A warrant for Al-Tamimi’s arrest and an affidavit in support of the criminal complaint and arrest warrant were also unsealed. The criminal charge had been under seal since July 15, 2013.
“Al-Tamimi is an unrepentant terrorist who admitted to her role in a deadly terrorist bombing that injured and killed numerous innocent victims. The charges unsealed today serve as a reminder that when terrorists target Americans anywhere in the world, we will never forget – and we will continue to seek to ensure that they are held accountable,” said Acting Assistant Attorney General for National Security Mary B. McCord.
“We have never forgotten the American and non-American victims of this awful terrorist attack,” said US Attorney Channing Phillips. “We will continue to remain vigilant until Ahlam Aref Ahmad Al-Tamimi is brought to justice.”
“The bombing that she planned and assisted in carrying out on innocent people, including children, furthered the mission of a designated terrorist organization,” said Assistant Director in Charge Andrew Vale, of the FBI’s Washington Field Office. “The FBI continues to work with our international partners to combat terrorists like Al-Tamimi and hold them accountable.”

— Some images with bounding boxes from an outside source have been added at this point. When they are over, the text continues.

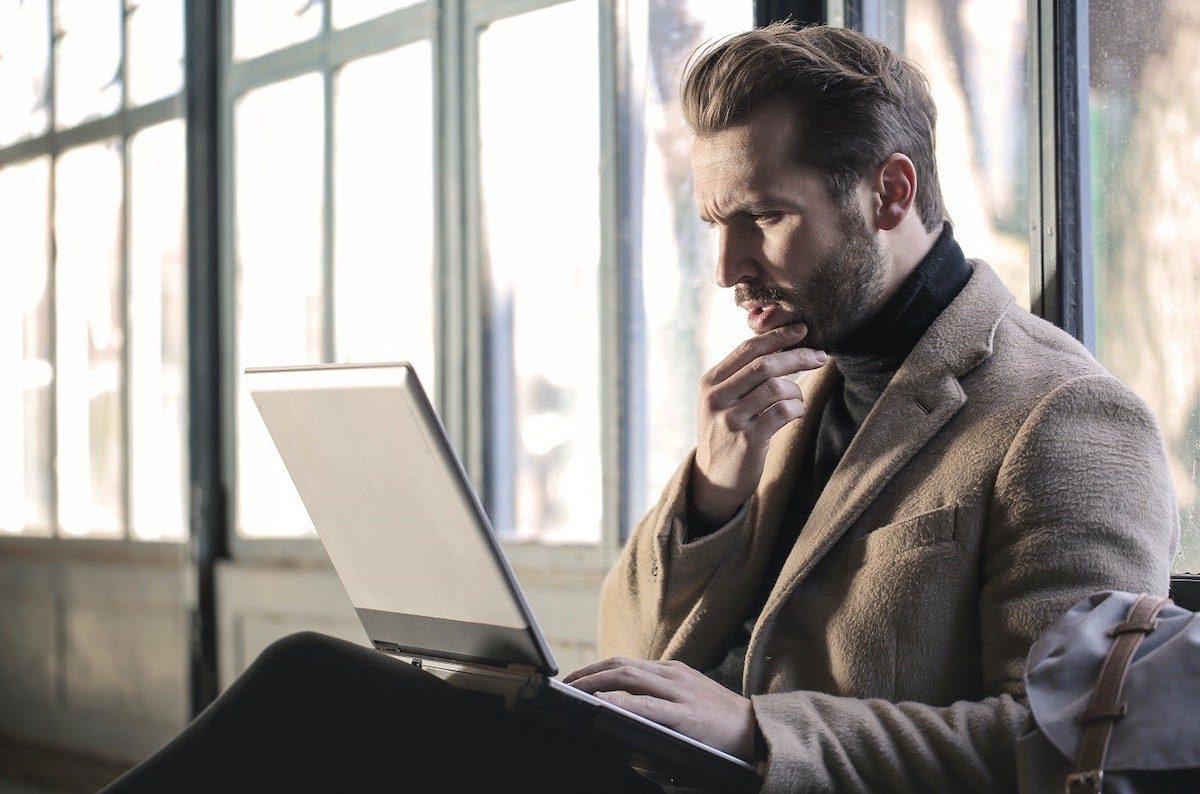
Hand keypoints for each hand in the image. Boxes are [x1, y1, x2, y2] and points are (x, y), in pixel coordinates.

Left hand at [563, 656, 759, 762]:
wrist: (759, 731)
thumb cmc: (721, 720)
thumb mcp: (689, 698)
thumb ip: (660, 697)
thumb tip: (623, 705)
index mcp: (672, 671)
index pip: (625, 662)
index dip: (596, 667)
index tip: (574, 678)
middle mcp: (673, 675)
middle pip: (621, 665)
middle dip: (588, 673)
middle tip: (564, 686)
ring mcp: (680, 693)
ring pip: (630, 678)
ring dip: (596, 683)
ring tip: (574, 693)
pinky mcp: (687, 715)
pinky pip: (649, 706)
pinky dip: (623, 703)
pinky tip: (604, 705)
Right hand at [691, 324, 826, 526]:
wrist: (713, 479)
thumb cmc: (727, 433)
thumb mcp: (723, 401)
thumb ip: (743, 376)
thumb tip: (782, 346)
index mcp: (710, 382)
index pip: (748, 349)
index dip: (778, 336)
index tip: (802, 329)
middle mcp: (716, 397)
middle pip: (764, 365)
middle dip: (797, 356)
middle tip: (820, 356)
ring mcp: (730, 419)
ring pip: (776, 387)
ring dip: (796, 390)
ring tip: (797, 399)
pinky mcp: (747, 440)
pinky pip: (782, 412)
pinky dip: (797, 408)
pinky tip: (796, 413)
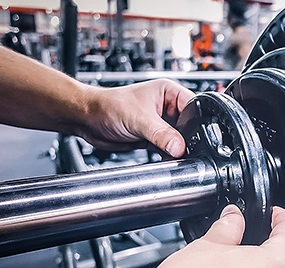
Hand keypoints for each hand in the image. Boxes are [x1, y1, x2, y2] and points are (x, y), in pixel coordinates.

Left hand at [74, 79, 193, 156]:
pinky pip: (168, 150)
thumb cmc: (108, 106)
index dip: (196, 123)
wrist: (88, 120)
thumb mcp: (138, 118)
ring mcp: (162, 125)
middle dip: (186, 139)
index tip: (193, 138)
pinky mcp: (155, 139)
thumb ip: (161, 133)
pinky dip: (168, 156)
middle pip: (189, 127)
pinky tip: (163, 157)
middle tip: (181, 149)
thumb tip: (179, 147)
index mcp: (169, 93)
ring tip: (169, 152)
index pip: (193, 107)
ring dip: (176, 149)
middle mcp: (168, 108)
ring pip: (180, 141)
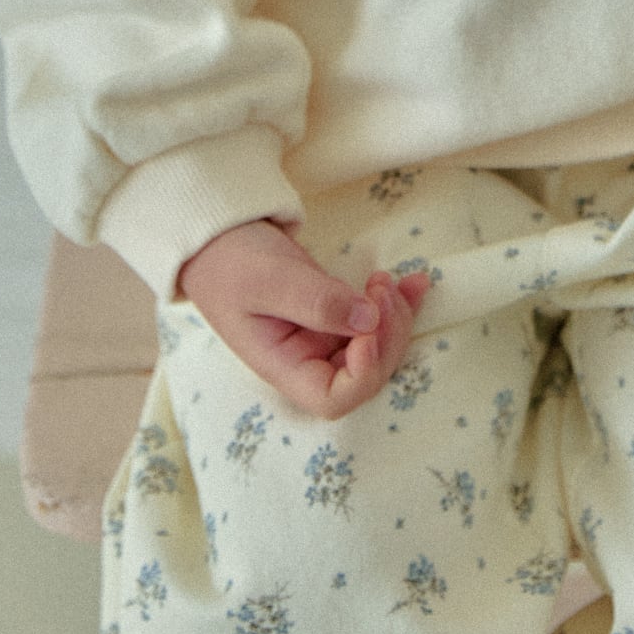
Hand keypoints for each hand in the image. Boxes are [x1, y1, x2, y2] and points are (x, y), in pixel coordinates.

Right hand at [177, 218, 428, 419]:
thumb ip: (318, 301)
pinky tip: (414, 281)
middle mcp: (306, 360)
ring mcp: (322, 338)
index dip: (362, 372)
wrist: (219, 235)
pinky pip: (374, 319)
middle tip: (381, 288)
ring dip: (395, 317)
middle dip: (386, 336)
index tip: (368, 326)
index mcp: (282, 365)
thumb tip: (369, 320)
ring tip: (388, 280)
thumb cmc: (232, 260)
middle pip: (364, 374)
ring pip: (376, 347)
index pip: (332, 399)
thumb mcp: (270, 278)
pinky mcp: (334, 314)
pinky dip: (398, 302)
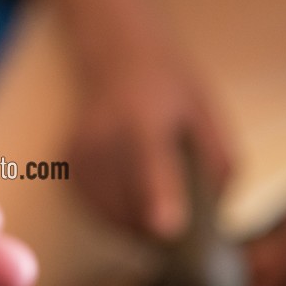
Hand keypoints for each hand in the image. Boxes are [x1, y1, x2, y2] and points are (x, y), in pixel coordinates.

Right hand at [68, 37, 231, 239]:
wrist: (120, 56)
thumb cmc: (171, 88)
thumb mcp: (207, 115)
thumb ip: (215, 164)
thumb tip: (212, 219)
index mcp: (144, 117)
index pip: (149, 160)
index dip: (158, 195)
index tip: (167, 229)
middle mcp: (104, 133)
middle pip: (128, 202)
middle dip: (158, 228)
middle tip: (184, 230)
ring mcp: (81, 149)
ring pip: (110, 212)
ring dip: (136, 225)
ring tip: (159, 208)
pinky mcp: (70, 160)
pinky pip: (96, 206)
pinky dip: (117, 213)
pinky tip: (133, 194)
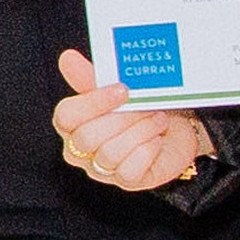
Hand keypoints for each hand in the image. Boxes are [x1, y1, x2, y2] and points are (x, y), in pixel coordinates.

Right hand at [52, 50, 216, 192]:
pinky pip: (129, 171)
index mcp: (73, 125)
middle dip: (121, 118)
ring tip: (156, 118)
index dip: (92, 103)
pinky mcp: (127, 182)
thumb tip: (67, 58)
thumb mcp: (116, 90)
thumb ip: (90, 77)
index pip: (66, 117)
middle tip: (144, 104)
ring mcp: (103, 170)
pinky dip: (147, 152)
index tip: (121, 89)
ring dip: (139, 131)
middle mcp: (81, 151)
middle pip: (87, 138)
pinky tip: (157, 140)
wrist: (174, 129)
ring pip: (110, 154)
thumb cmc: (139, 109)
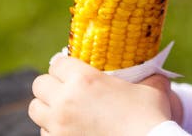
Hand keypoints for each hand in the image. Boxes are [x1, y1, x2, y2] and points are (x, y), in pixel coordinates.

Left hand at [29, 56, 172, 135]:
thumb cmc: (150, 117)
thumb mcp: (152, 88)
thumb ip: (148, 74)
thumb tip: (154, 68)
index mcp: (84, 79)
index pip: (57, 62)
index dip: (65, 65)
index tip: (72, 70)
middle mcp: (65, 101)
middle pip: (40, 84)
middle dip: (51, 85)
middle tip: (65, 90)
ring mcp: (58, 126)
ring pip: (36, 110)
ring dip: (47, 108)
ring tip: (64, 110)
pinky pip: (44, 133)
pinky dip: (53, 131)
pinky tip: (71, 130)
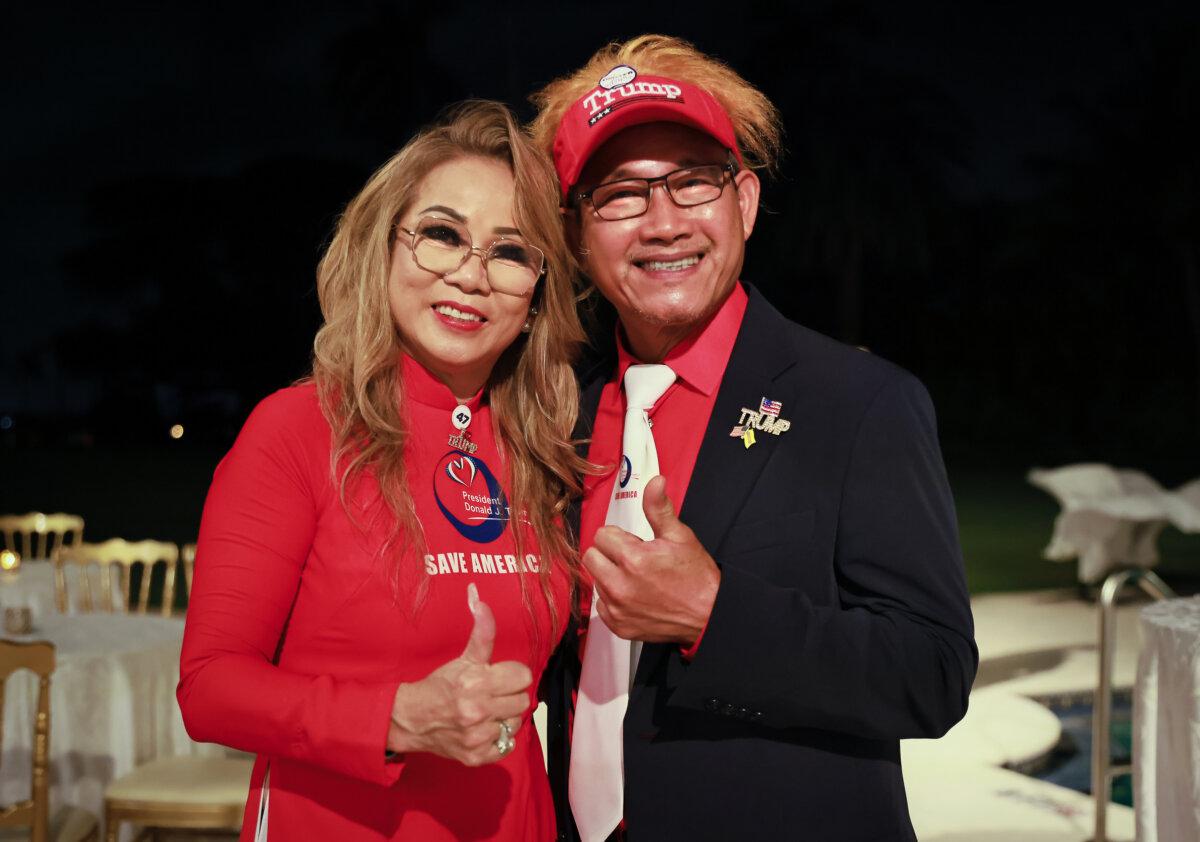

Al-Tamimi’s Role in the Mass-Casualty Attack
Al-Tamimi was attending school and working as a journalist for a television station at the time of the Sbarro bombing. She had agreed that summer to carry out attacks on behalf of Hamas’ Izz al-Din al-Qassam Brigades, which is designated by the US as a terrorist organization.
On Aug. 9, 2001, Al-Tamimi met in Ramallah with Izz al-Din Shuheil al-Masri, the suicide bomber who was carrying an explosive device concealed within a guitar, and they traveled to Jerusalem, where she led him to a crowded downtown area. He entered the Sbarro pizza restaurant and detonated the bomb in a mass-casualty attack. Seven of the dead victims were children.
Al-Tamimi was arrested and pleaded guilty in an Israeli court in 2003 to multiple counts of murder. She was sentenced to 16 life terms in prison, but served only eight years of the sentence before being released in 2011 as part of a prisoner exchange between the government of Israel and Hamas for the release of IDF soldier Gilad Shalit.
Al-Tamimi was returned to Jordan, where she became host of a Hamas television show.
The Jordanian courts ruled that their constitution forbids the extradition of Jordanian nationals.
On FBI’s ‘Most Wanted Terrorists’ List
“The US has worked and will continue to work with its foreign partners to obtain custody of Al-Tamimi so she can be held accountable for her role in the terrorist bombing,” the DOJ stated. The FBI also announced on Tuesday that Al-Tamimi has been placed on its list of Most Wanted Terrorists.
The maximum penalty for a person convicted of this charge is a lifetime prison term or death.